COLCHONES MORIBUNDOS




El género humano tiende a la asociación, generalmente como fórmula para dar un marco colectivo a nuestras exóticas manías particulares. Existen asociaciones de criadores de canarios canoros, de amigos de la capa española, de bebedores de moscatel… Existen asociaciones de casi todo, incluso asociaciones de asociaciones, porque a nadie le gusta andar por el mundo solitario y desasociado, a cuestas con el peso psicológico de su afición, sin poder repartir ese peso entre algunas mentes cómplices.

Por existir, existe la Asociación Española de la Cama, de la que todos nos haríamos socios si supiésemos cuáles son los trámites de inscripción, ya que nos cuesta trabajo imaginar la existencia de una Asociación de Enemigos de la Cama, aunque no deberíamos pasar por alto la opinión que al respecto puedan tener los fakires, claro está. Pero ¿quiénes son los promotores de esa mullida asociación conocida por ASOCAMA? ¿Será su presidente Joe Marmota, el vago de Minnesota, aquel personaje de tebeo que era capaz de dormirse incluso cuando no tenía sueño? El misterio se clarifica, en fin, de manera más bien decepcionante, porque los misterios acostumbran tener un buen arranque y un mal punto de llegada: se trata de una asociación integrada por fabricantes de colchones.

El lema de ASOCAMA resulta escalofriante: “Si tu colchón tiene más de diez años, no tienes colchón”. Es decir, los colchones mueren a los diez años, en plena infancia, cuando aún tienen por delante lo mejor de la vida. Los colchones mueren niños, y a los diez años y un día estamos durmiendo sobre un colchón muerto, sobre un cadáver de muelles difuntos, sobre una estructura fantasmal, porque el tiempo asesina a los colchones.
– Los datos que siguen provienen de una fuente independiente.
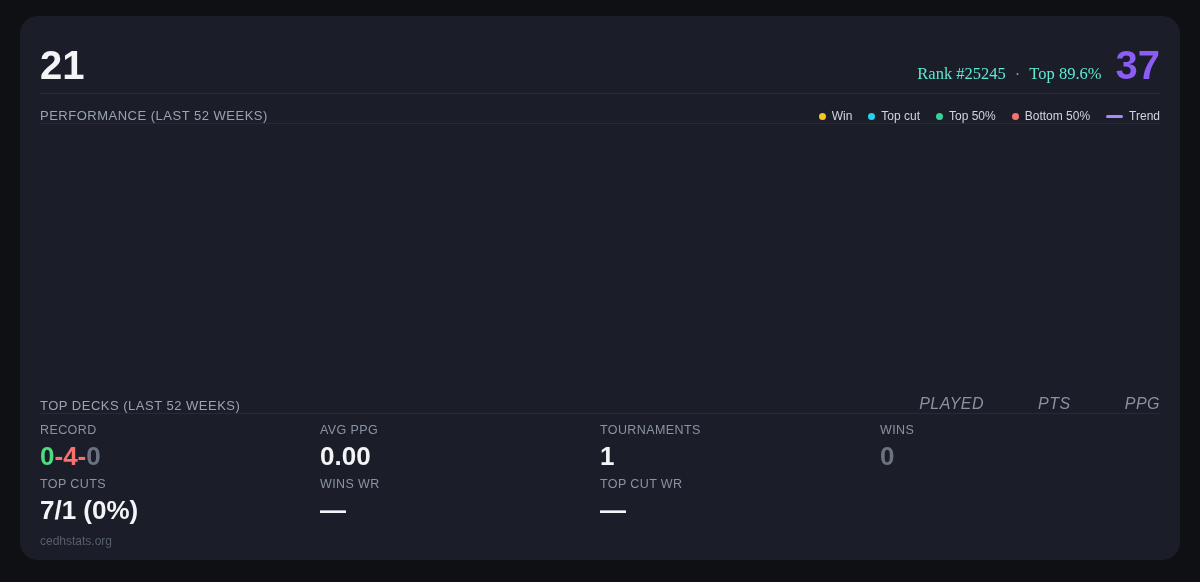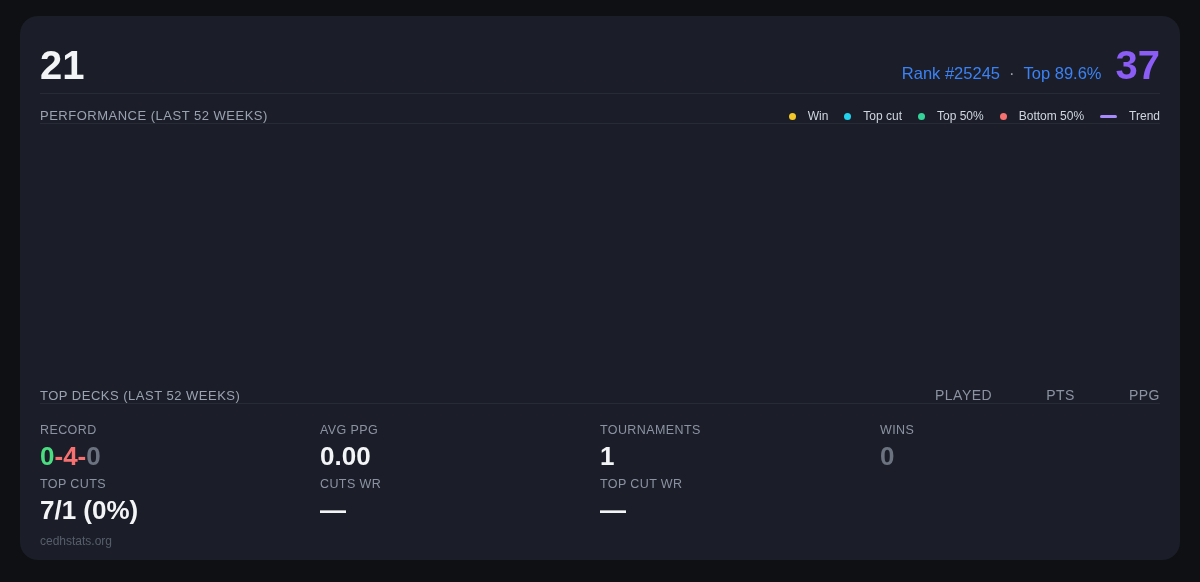"Rank #25245" .rank-text { color: #3b82f6 -> #5eead4; font-family: none -> Liberation Serif, serif }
Cada diez años, tenemos que enterrar nuestro colchón, y con él enterramos muchas noches inquietas y muchas apacibles, muchas noches de insomnio y muchas de adentramiento en unos mundos psicodélicos, simbólicos, freudianos e inquietantes, conversando en sueños con zombies, desplazándonos a países descoyuntados, besando a muchachas sin rostro. Cada vez que muere nuestro colchón, se va con él la memoria de las noches de enfermedad, de las noches de sexo, de esas horas de lectura arañadas al tiempo de descanso por nuestro afán de aprender o de buscar un refugio amable en las ficciones ingeniosas.
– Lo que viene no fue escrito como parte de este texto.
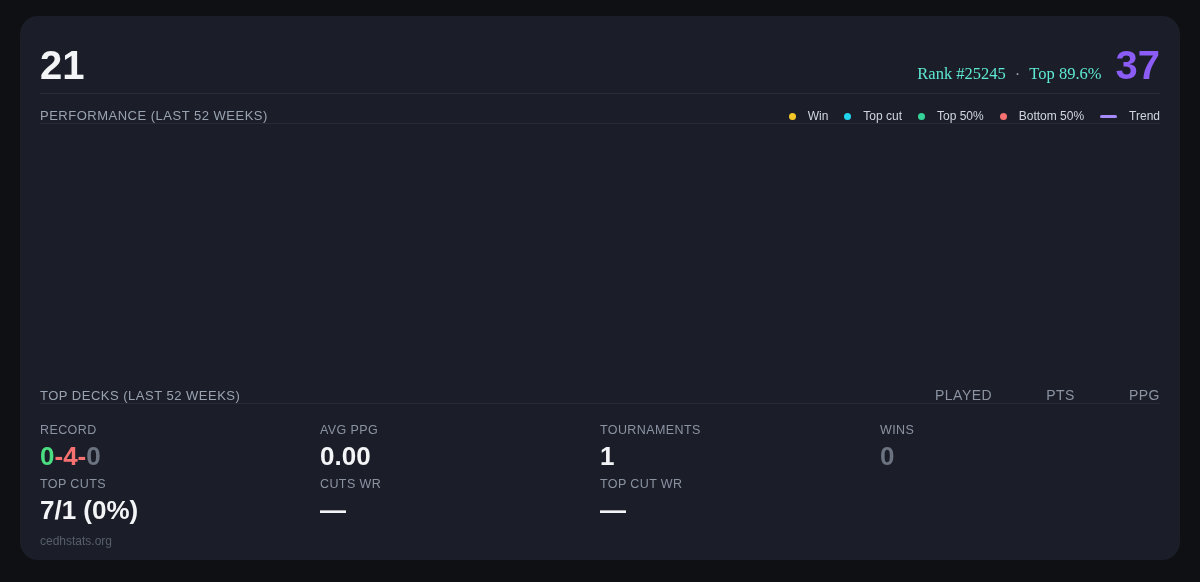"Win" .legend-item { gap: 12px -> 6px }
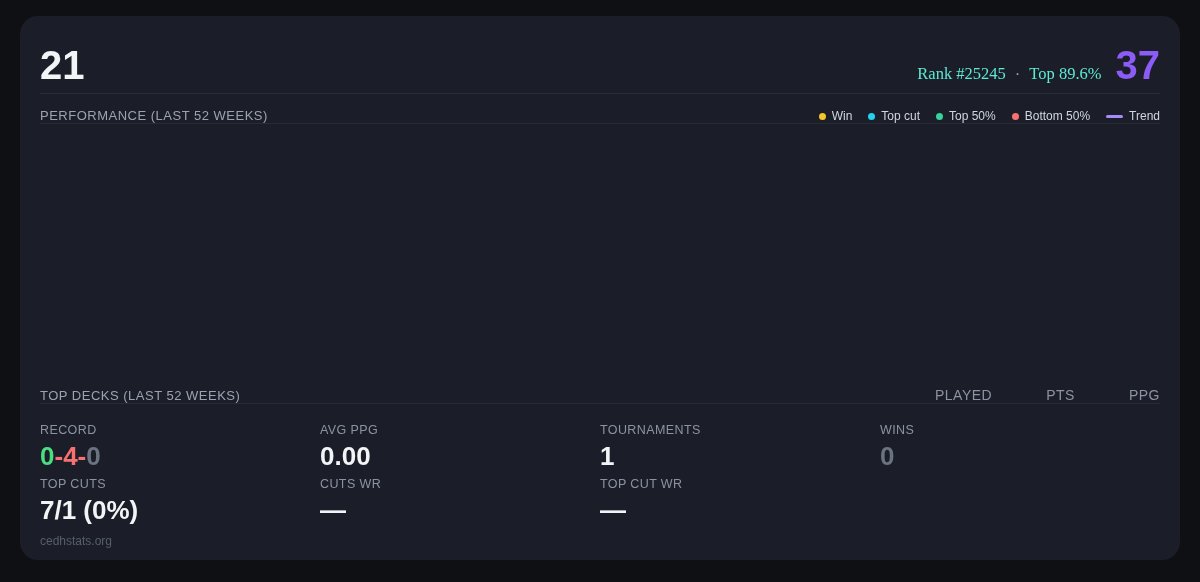"PLAYED" .deck-col { font-size: 14px -> 16px; font-style: none -> italic }
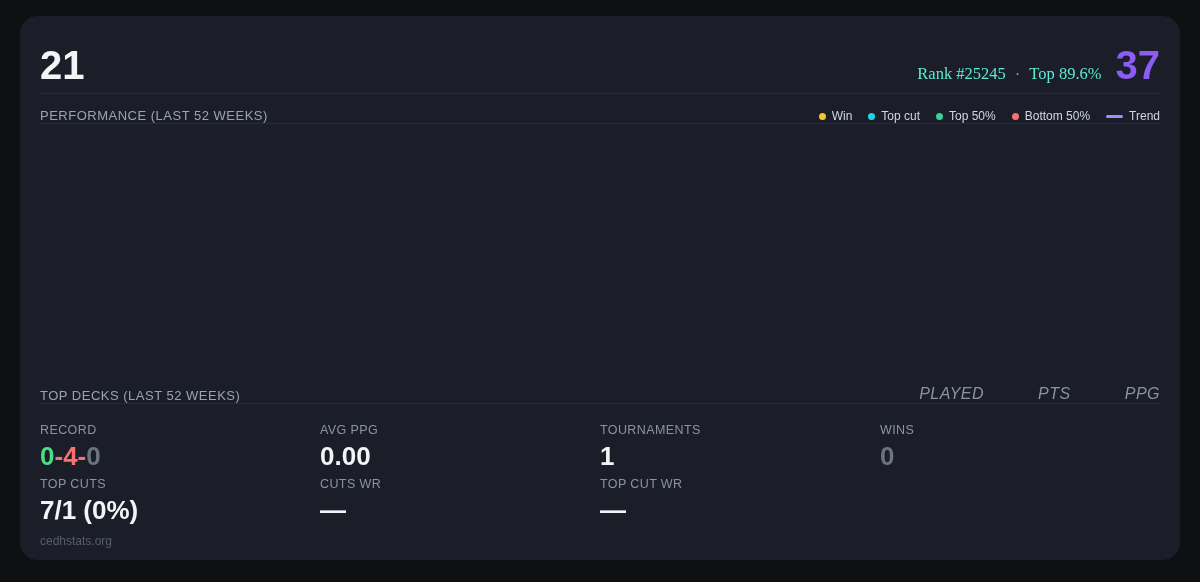"RECORD" .stats-grid { margin-top: 19px -> 9px }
Los colchones tienen algo de superficie embrujada, porque en ellos encuentra campo libre nuestro descontrolado subconsciente y porque siempre hay algo mágico en el hecho de soñar, de ser nosotros sin ser nosotros, de ponernos un pijama y emprender un viaje por el mundo oscuro, sobre un colchón que se muere un poco cada día, como tantas otras cosas.